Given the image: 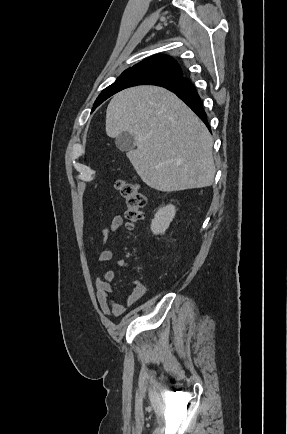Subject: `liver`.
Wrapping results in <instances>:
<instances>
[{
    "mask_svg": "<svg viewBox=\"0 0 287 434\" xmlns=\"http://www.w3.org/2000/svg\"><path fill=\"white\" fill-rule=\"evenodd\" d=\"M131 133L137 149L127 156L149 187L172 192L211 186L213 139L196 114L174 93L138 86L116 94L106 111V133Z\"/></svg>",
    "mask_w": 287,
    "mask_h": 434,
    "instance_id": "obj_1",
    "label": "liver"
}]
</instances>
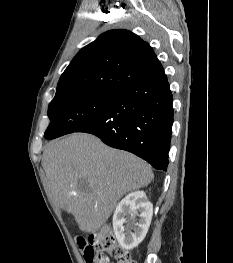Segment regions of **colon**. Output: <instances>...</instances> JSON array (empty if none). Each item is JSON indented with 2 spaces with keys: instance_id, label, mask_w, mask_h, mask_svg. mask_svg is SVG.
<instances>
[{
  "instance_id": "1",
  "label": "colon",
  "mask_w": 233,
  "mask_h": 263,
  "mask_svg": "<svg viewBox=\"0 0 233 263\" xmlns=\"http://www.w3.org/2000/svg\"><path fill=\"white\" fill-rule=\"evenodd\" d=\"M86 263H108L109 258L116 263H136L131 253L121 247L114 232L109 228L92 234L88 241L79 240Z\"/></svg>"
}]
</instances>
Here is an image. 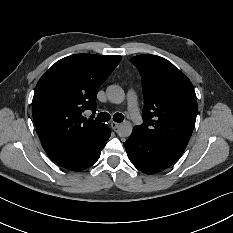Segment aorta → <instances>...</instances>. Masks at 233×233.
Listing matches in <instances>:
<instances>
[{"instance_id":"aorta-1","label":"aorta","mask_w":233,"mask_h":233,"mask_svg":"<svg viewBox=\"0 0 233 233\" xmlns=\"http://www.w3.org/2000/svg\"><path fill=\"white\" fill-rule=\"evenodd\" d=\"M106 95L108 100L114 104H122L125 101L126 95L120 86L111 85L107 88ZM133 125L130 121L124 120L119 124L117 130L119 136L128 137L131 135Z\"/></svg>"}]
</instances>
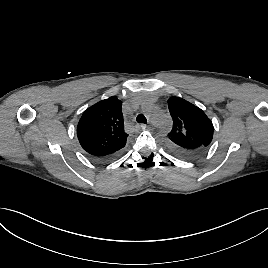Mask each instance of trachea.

...

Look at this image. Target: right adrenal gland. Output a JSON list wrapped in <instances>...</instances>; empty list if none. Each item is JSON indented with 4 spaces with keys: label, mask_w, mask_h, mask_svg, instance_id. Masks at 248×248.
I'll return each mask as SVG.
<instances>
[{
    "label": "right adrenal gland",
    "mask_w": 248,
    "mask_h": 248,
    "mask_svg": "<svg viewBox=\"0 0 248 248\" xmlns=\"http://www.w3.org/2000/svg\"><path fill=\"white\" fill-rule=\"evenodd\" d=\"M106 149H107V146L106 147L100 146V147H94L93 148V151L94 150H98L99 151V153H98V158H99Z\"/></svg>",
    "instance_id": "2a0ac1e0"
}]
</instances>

---

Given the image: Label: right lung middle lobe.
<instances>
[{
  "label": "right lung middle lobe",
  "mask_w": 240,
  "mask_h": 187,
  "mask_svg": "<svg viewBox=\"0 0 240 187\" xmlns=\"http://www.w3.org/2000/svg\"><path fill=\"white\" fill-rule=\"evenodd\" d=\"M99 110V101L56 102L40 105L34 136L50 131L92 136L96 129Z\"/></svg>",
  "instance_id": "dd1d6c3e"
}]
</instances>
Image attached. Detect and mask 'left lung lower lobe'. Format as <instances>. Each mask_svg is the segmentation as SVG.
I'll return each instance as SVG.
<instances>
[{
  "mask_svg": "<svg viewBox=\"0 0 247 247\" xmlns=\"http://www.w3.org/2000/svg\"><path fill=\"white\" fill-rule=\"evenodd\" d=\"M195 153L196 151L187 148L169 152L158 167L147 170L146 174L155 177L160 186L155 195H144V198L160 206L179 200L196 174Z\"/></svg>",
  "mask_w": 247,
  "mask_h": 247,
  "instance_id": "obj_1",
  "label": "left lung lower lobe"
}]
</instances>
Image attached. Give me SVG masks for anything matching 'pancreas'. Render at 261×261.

WRITTEN EXERCISE:
Rewrite the part that opens with the line containing "Image attached. Detect" and closes with the line containing "Image attached. Give", changing "pancreas" to "spleen" and keeping everything else the same.

WORKED ANSWER:
Image attached. Detect and mask 'left lung lower lobe'. Format as <instances>. Each mask_svg is the segmentation as SVG.
I'll return each instance as SVG.
<instances>
[{
  "mask_svg": "<svg viewBox=\"0 0 247 247\" xmlns=\"http://www.w3.org/2000/svg\"><path fill=\"white\" fill-rule=\"evenodd\" d=\"M195 153L196 151L187 148L169 152L158 167L147 170L146 174L155 177L160 186L155 195H144V198L160 206L179 200L196 174Z\"/></svg>",
  "mask_w": 247,
  "mask_h": 247,
  "instance_id": "obj_1",
  "label": "left lung lower lobe"
}]
</instances>
Image attached. Give me SVG masks for anything matching 'spleen'. Render at 261×261.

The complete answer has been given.